__ASSIGNMENT__. Please write out all the data exactly as shown.

─── DATA ───

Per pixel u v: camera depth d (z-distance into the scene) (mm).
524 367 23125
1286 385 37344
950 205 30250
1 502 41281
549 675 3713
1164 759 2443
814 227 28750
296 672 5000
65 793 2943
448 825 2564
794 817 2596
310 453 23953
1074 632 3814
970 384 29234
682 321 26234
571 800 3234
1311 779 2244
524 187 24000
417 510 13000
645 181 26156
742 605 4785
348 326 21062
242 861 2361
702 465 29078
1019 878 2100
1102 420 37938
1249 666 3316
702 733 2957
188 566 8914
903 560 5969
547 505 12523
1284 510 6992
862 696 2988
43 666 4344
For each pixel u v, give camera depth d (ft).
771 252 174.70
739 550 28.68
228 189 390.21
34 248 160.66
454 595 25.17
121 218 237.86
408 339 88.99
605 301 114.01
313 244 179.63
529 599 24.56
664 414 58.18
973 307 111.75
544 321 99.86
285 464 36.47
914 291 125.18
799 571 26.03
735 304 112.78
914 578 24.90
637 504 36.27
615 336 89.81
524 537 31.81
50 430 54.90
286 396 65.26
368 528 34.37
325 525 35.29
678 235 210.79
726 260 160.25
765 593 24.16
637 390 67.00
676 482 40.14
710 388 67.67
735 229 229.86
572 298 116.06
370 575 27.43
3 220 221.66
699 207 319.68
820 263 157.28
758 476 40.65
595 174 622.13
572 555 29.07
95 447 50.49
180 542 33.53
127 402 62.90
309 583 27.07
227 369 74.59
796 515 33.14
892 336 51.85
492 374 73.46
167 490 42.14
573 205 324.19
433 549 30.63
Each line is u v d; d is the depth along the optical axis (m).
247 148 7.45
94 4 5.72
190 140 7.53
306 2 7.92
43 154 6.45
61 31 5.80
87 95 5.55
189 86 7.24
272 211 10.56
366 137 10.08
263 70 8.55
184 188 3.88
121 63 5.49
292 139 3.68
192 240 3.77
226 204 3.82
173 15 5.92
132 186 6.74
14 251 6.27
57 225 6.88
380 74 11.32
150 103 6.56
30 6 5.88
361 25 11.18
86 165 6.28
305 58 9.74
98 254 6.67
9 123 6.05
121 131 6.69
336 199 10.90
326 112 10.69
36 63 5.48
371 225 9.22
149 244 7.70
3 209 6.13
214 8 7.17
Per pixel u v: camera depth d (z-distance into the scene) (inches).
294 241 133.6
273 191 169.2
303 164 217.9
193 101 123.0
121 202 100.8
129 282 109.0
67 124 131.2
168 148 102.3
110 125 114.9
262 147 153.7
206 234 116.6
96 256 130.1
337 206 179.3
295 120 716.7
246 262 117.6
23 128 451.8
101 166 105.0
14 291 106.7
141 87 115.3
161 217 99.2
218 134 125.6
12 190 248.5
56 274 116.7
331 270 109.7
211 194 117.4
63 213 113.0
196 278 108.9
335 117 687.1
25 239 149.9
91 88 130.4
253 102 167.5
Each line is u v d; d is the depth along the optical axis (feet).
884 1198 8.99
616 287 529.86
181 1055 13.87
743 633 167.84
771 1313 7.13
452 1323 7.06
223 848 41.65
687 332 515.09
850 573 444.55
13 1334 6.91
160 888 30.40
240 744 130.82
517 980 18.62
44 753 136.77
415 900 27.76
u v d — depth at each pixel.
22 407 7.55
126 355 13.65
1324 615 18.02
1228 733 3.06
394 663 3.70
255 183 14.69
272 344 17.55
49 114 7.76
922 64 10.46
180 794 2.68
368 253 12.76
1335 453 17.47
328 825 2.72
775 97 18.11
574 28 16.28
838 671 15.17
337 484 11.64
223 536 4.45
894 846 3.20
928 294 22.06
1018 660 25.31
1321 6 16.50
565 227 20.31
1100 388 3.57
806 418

───

__SOLVED EXERCISE__.
Per pixel u v: camera depth d (z-distance into the scene) (mm).
524 367 23125
1286 385 37344
950 205 30250
1 502 41281
549 675 3713
1164 759 2443
814 227 28750
296 672 5000
65 793 2943
448 825 2564
794 817 2596
310 453 23953
1074 632 3814
970 384 29234
682 321 26234
571 800 3234
1311 779 2244
524 187 24000
417 510 13000
645 181 26156
742 605 4785
348 326 21062
242 861 2361
702 465 29078
1019 878 2100
1102 420 37938
1249 666 3316
702 733 2957
188 566 8914
903 560 5969
547 505 12523
1284 510 6992
862 696 2988
43 666 4344
For each pixel u v, give camera depth d (ft).
771 252 174.70
739 550 28.68
228 189 390.21
34 248 160.66
454 595 25.17
121 218 237.86
408 339 88.99
605 301 114.01
313 244 179.63
529 599 24.56
664 414 58.18
973 307 111.75
544 321 99.86
285 464 36.47
914 291 125.18
799 571 26.03
735 304 112.78
914 578 24.90
637 504 36.27
615 336 89.81
524 537 31.81
50 430 54.90
286 396 65.26
368 528 34.37
325 525 35.29
678 235 210.79
726 260 160.25
765 593 24.16
637 390 67.00
676 482 40.14
710 388 67.67
735 229 229.86
572 298 116.06
370 575 27.43
3 220 221.66
699 207 319.68
820 263 157.28
758 476 40.65
595 174 622.13
572 555 29.07
95 447 50.49
180 542 33.53
127 402 62.90
309 583 27.07
227 369 74.59
796 515 33.14
892 336 51.85
492 374 73.46
167 490 42.14
573 205 324.19
433 549 30.63
Each line is u v d; d is the depth along the optical axis (m).
247 148 7.45
94 4 5.72
190 140 7.53
306 2 7.92
43 154 6.45
61 31 5.80
87 95 5.55
189 86 7.24
272 211 10.56
366 137 10.08
263 70 8.55
184 188 3.88
121 63 5.49
292 139 3.68
192 240 3.77
226 204 3.82
173 15 5.92
132 186 6.74
14 251 6.27
57 225 6.88
380 74 11.32
150 103 6.56
30 6 5.88
361 25 11.18
86 165 6.28
305 58 9.74
98 254 6.67
9 123 6.05
121 131 6.69
336 199 10.90
326 112 10.69
36 63 5.48
371 225 9.22
149 244 7.70
3 209 6.13
214 8 7.17
Per pixel u v: camera depth d (z-distance into the scene) (inches).
294 241 133.6
273 191 169.2
303 164 217.9
193 101 123.0
121 202 100.8
129 282 109.0
67 124 131.2
168 148 102.3
110 125 114.9
262 147 153.7
206 234 116.6
96 256 130.1
337 206 179.3
295 120 716.7
246 262 117.6
23 128 451.8
101 166 105.0
14 291 106.7
141 87 115.3
161 217 99.2
218 134 125.6
12 190 248.5
56 274 116.7
331 270 109.7
211 194 117.4
63 213 113.0
196 278 108.9
335 117 687.1
25 239 149.9
91 88 130.4
253 102 167.5
Each line is u v d; d is the depth along the optical axis (feet).
884 1198 8.99
616 287 529.86
181 1055 13.87
743 633 167.84
771 1313 7.13
452 1323 7.06
223 848 41.65
687 332 515.09
850 573 444.55
13 1334 6.91
160 888 30.40
240 744 130.82
517 980 18.62
44 753 136.77
415 900 27.76
u v d — depth at each pixel.
22 407 7.55
126 355 13.65
1324 615 18.02
1228 733 3.06
394 663 3.70
255 183 14.69
272 344 17.55
49 114 7.76
922 64 10.46
180 794 2.68
368 253 12.76
1335 453 17.47
328 825 2.72
775 97 18.11
574 28 16.28
838 671 15.17
337 484 11.64
223 536 4.45
894 846 3.20
928 294 22.06
1018 660 25.31
1321 6 16.50
565 227 20.31
1100 388 3.57
806 418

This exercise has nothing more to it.